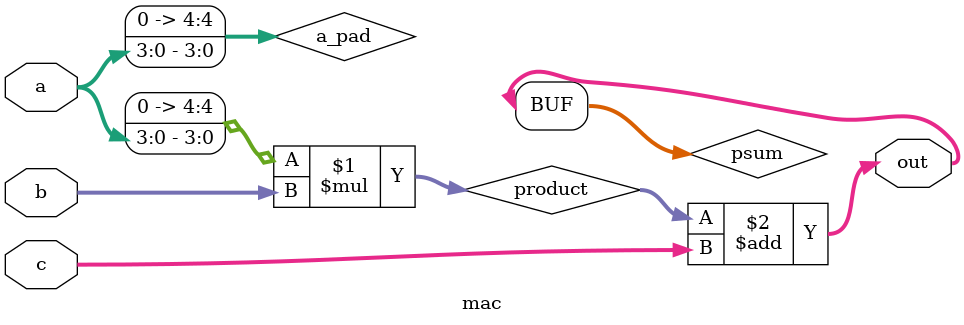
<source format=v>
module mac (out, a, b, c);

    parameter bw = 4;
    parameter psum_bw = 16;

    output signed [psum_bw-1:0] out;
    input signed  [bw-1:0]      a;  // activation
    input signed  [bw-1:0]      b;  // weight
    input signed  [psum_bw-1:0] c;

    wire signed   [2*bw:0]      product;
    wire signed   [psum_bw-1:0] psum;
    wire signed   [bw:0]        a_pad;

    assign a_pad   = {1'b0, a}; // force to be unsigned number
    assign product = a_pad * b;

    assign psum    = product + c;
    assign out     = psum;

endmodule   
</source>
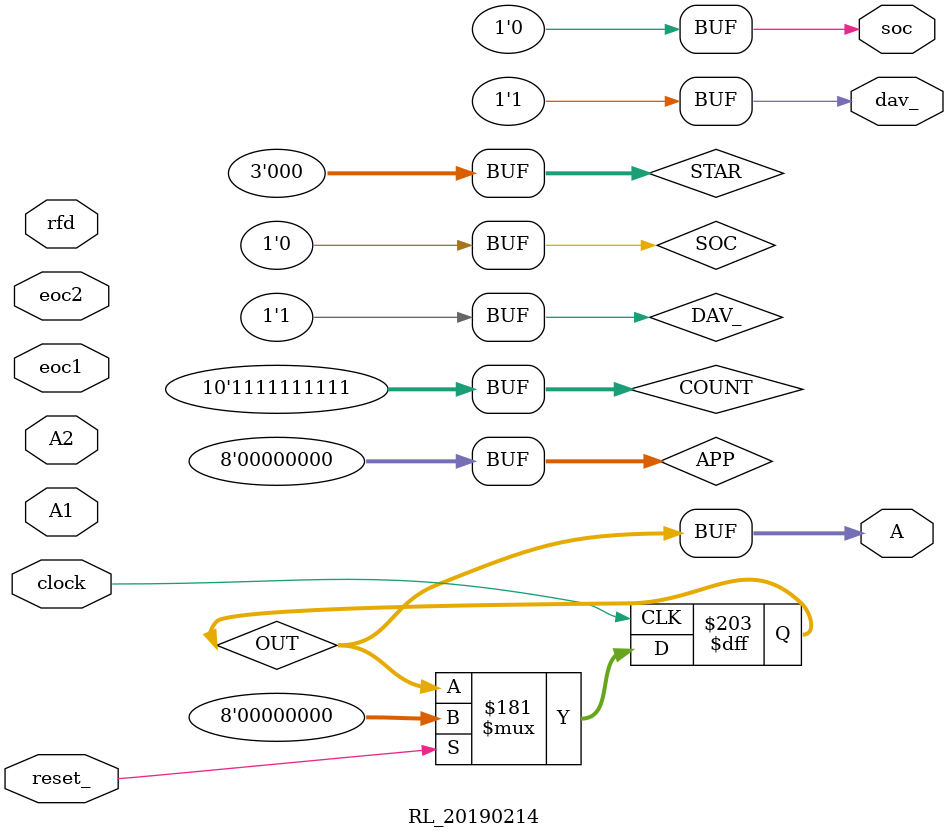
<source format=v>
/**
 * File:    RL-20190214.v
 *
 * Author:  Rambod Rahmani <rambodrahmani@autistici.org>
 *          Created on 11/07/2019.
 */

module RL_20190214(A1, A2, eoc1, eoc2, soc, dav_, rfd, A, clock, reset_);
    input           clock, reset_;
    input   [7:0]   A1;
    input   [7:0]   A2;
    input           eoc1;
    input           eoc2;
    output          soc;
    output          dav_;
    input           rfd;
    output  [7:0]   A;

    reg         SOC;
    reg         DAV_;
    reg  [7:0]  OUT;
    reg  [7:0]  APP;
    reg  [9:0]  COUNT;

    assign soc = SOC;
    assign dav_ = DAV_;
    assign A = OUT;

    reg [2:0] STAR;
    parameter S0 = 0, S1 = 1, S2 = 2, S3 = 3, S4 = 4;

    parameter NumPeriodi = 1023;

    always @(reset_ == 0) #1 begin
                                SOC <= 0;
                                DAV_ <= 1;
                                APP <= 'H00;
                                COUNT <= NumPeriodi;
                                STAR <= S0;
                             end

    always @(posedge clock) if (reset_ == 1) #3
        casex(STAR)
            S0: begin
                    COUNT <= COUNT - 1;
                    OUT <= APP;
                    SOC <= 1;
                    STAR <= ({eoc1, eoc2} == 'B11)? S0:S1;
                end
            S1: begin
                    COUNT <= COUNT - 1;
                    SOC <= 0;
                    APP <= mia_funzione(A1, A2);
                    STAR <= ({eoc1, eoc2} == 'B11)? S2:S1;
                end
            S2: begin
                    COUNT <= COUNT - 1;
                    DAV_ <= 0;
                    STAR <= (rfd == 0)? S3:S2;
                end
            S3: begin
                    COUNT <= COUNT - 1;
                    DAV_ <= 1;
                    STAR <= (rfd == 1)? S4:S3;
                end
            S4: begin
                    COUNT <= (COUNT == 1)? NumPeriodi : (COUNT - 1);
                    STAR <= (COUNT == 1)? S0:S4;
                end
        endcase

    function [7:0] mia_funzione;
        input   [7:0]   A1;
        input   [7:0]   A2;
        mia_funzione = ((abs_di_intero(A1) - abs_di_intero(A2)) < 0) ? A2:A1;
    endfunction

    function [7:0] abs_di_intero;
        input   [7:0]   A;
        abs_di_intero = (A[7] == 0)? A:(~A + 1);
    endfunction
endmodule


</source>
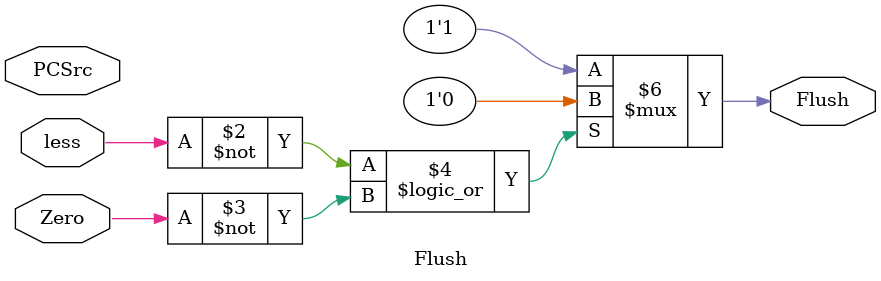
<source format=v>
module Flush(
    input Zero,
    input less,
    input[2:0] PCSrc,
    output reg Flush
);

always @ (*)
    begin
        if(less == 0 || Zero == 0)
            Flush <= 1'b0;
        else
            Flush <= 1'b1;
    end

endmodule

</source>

What the task requires
Please copy out every line of the preceding listing that carries "NumPeriodi".

Response to the task
    parameter NumPeriodi = 1023;
                                COUNT <= NumPeriodi;
                    COUNT <= (COUNT == 1)? NumPeriodi : (COUNT - 1);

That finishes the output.